I’ve always felt somewhat lonely while playing open-world role-playing games.
While single-player gaming often demands a certain level of isolation, this feeling also depicts the nature of this particular game style.
They are constantly getting bigger and more open. With each new release, whether it’s “Skyrim,” “Fallout 3” or “Borderlands,” the constant drive for developers revolves around throwing the player into larger worlds filled with quests, characters and environments they can explore or interact with as they please.
In many ways, CD Projekt Red’s “The Witcher 3: Wild Hunt” is defined by this design philosophy.
The game’s premise is appropriately grand. The titular witcher Geralt, a mutated samurai who hunts monsters, is tasked with saving the world from a horde of space elves. Yes, it is as awesome as it sounds.
The witcher must preform the task while two huge factions battle for dominion over the northern realms where the story takes place. Witchers are often feared or discriminated against, adding to the challenge.
The game’s world is vast, encompassing five gigantic, playable areas, which many times are accessible only by boat, ranging from the bustling urban labyrinth of Novigrad to the scattered islands of Skellige. The narrative itself also plays into this idea, with players being able to directly shape the story through their decisions.
Even though the size and scope of this game are undeniably impressive, the most admirable quality of “The Witcher 3” is how it often scales back or limits the player’s influence in the game.

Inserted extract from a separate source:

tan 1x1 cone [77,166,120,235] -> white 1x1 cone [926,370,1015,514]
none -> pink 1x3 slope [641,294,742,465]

As I mentioned, I feel a loneliness when playing these games, and I believe it stems from a certain detachment that exists between the player and the world around them. After all, players can customize their characters to be anything from a murderous thief to a battlemage of any age, origin, gender or species, and the developer in turn must design a world that can accommodate them.
While the intention to accommodate the player’s influence is certainly present in games like “Skyrim” or “Fallout 3,” building a system to account for all these factors and nuances would be too difficult from a design perspective. As a result, many open-world games often make these characteristics irrelevant to the way the player interacts with the world. In turn, a mechanic that should aid in immersion or connecting and communicating with the player actually transforms it into one that hinders this goal.

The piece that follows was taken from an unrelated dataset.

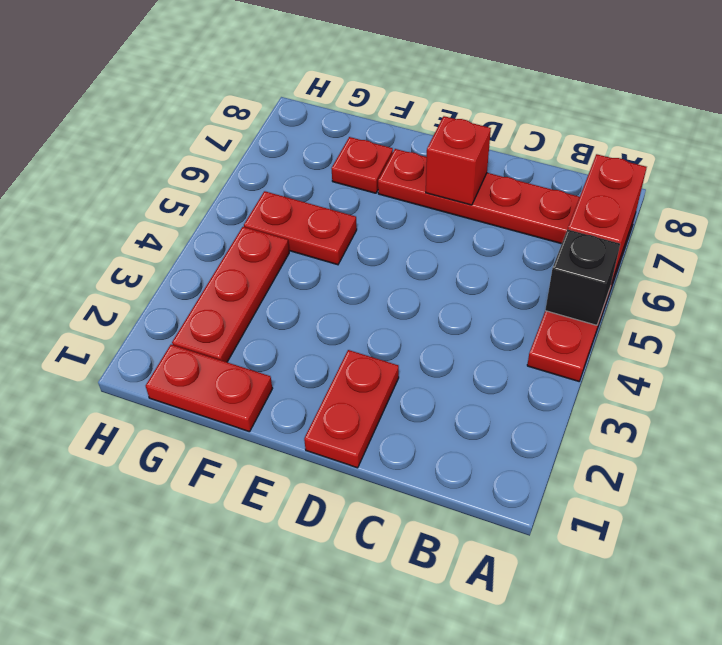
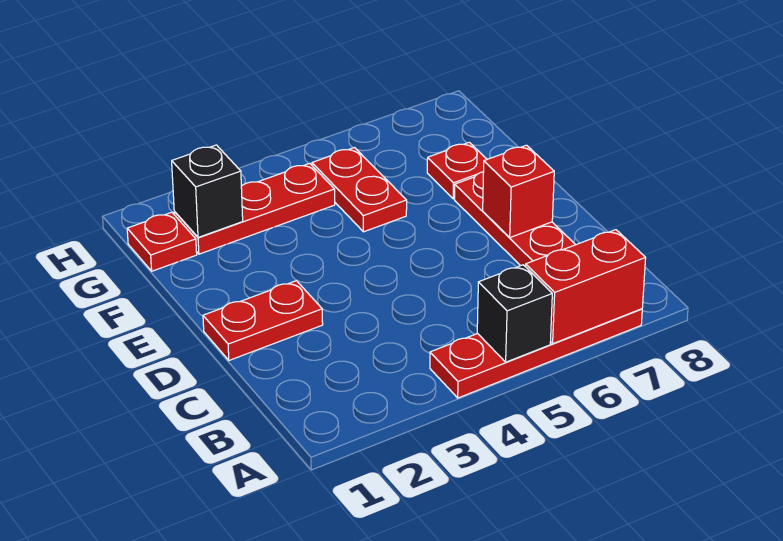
red 1x2 plate [146,345,272,432] -> red 1x1 plate [127,212,197,271]
none -> black 1x1 brick [172,145,243,237]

By taking a certain amount of control away from the player “The Witcher 3” manages to avoid the detaching the player. For example, Geralt is by default always going to be a witcher, and as a result, the developers can craft intricate and meaningful stories in which his profession or identity affect the way others view or treat him.
This improvement is also reflected in the mechanics, with the developers being able to design their game’s combat and combat scenarios around swordplay augmented by magic and alchemy, instead of trying to make the same controls and levels designed around swordplay just as accessible to ranged combat or stealth.
By skillfully taking away control from the player, “The Witcher 3: Wild Hunt” immerses the player in a richer world that connects more directly and meaningfully through its game play and storytelling. The game’s world is ultimately made bigger by becoming smaller.